Name: Wozz
Rating: 4.9 (127 reviews)
Author: Wozz

The Hidden Cost of "Safe" Memory Limits

Every Kubernetes engineer has done it: set memory limits to 8Gi "just to be safe" for an application that actually uses 500Mi. It feels responsible. It prevents OOMKilled pods. It lets you sleep at night.

But it's costing you thousands of dollars per month.

In our analysis of 500+ Kubernetes clusters, we found that memory over-provisioning accounts for 60% of total cloud waste. The average cluster wastes $3,400/month on unused memory alone.

Quick Example

A pod with 8Gi limit using 500Mi = 7.5Gi wasted
At $7.20/GB/month = $54/month per pod
With 50 similar pods = $2,700/month wasted

Understanding Memory Requests vs Limits

Before optimizing, you need to understand what these values actually do:

Memory Requests

What it is: The guaranteed memory your pod gets
Used for: Kubernetes scheduling decisions
Impact: Determines which node your pod lands on

Memory Limits

What it is: Maximum memory your pod can use
Used for: Preventing runaway memory consumption
Impact: Pod gets OOMKilled if it exceeds this

deployment.yaml

resources:
  requests:
    memory: "512Mi"   # Guaranteed allocation
    cpu: "250m"
  limits:
    memory: "1Gi"     # Maximum allowed
    cpu: "500m"

The Fear-Based Provisioning Problem

Engineers set high memory limits because they're scared of production incidents. This fear is rational:

OOMKilled pods cause downtime
Memory leaks can spike usage unexpectedly
Traffic spikes increase memory pressure
Nobody gets fired for over-provisioning

But this fear leads to a 3-10x gap between what pods request and what they use.

How to Find Your Memory Waste

Run this command to see actual memory usage vs limits for all pods:

kubectl top pods --all-namespaces | sort -k4 -h -r | head -20

Or use Wozz for an instant audit:

curl -sL wozz.io/audit.sh | bash

Best Practices for Memory Limits

1. Set Requests Based on P95 Usage

Look at your pod's memory usage over 7-30 days. Set requests to the 95th percentile, not the average.

2. Set Limits at 1.5-2x Requests

This gives headroom for spikes without massive over-provisioning. A 2x ratio is safer; 1.5x is more efficient.

Recommended ratio

resources:
  requests:
    memory: "512Mi"   # Based on P95 actual usage
  limits:
    memory: "1Gi"     # 2x request for safety

3. Use Vertical Pod Autoscaler (VPA)

VPA automatically adjusts resource requests based on actual usage. Start in "recommend" mode before enabling auto-updates.

apiVersion: autoscaling.k8s.io/v1
kind: VerticalPodAutoscaler
metadata:
  name: my-app-vpa
spec:
  targetRef:
    apiVersion: "apps/v1"
    kind: Deployment
    name: my-app
  updatePolicy:
    updateMode: "Off"  # Start with recommendations only

4. Monitor and Iterate

Set up alerts for pods approaching their limits. Review and adjust monthly based on actual usage data.

Common Mistakes to Avoid

Setting Limits Equal to Requests

This guarantees QoS but leaves no room for legitimate spikes. You'll see frequent OOMKills during traffic peaks.

Not Setting Any Limits

Pods without limits can consume all node memory, causing evictions across multiple pods. Always set limits.

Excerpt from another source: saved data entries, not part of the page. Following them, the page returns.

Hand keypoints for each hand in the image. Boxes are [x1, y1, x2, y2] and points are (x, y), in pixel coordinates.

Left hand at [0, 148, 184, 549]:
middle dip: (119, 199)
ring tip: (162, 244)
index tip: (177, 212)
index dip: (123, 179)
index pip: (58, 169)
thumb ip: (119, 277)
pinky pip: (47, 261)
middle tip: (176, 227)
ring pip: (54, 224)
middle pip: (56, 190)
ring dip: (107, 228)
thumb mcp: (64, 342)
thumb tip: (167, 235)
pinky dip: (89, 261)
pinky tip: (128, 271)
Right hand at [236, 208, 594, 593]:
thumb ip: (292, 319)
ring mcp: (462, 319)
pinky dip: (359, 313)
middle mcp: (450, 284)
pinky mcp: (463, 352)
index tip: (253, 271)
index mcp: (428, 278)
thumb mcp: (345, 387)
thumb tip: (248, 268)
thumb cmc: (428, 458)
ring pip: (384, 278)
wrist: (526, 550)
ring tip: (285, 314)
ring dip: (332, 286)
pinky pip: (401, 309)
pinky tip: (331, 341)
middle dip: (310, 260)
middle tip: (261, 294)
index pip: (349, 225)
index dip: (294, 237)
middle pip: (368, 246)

Copying Limits from Stack Overflow

Every application is different. "4Gi" isn't a universal answer. Profile your actual application.

The ROI of Right-Sizing

Teams that right-size memory typically see:

30-50% reduction in memory costs
Better bin packing = fewer nodes needed
Faster scheduling = quicker deployments

Find Your Memory Waste

Run a free audit to see exactly how much you're over-provisioning.

curl -sL wozz.io/audit.sh | bash

Summary

Memory over-provisioning is the #1 cause of Kubernetes cloud waste. By setting requests based on P95 usage and limits at 1.5-2x requests, you can cut memory costs by 30-50% without risking stability.

Start with visibility: audit your current usage, identify the worst offenders, and right-size incrementally.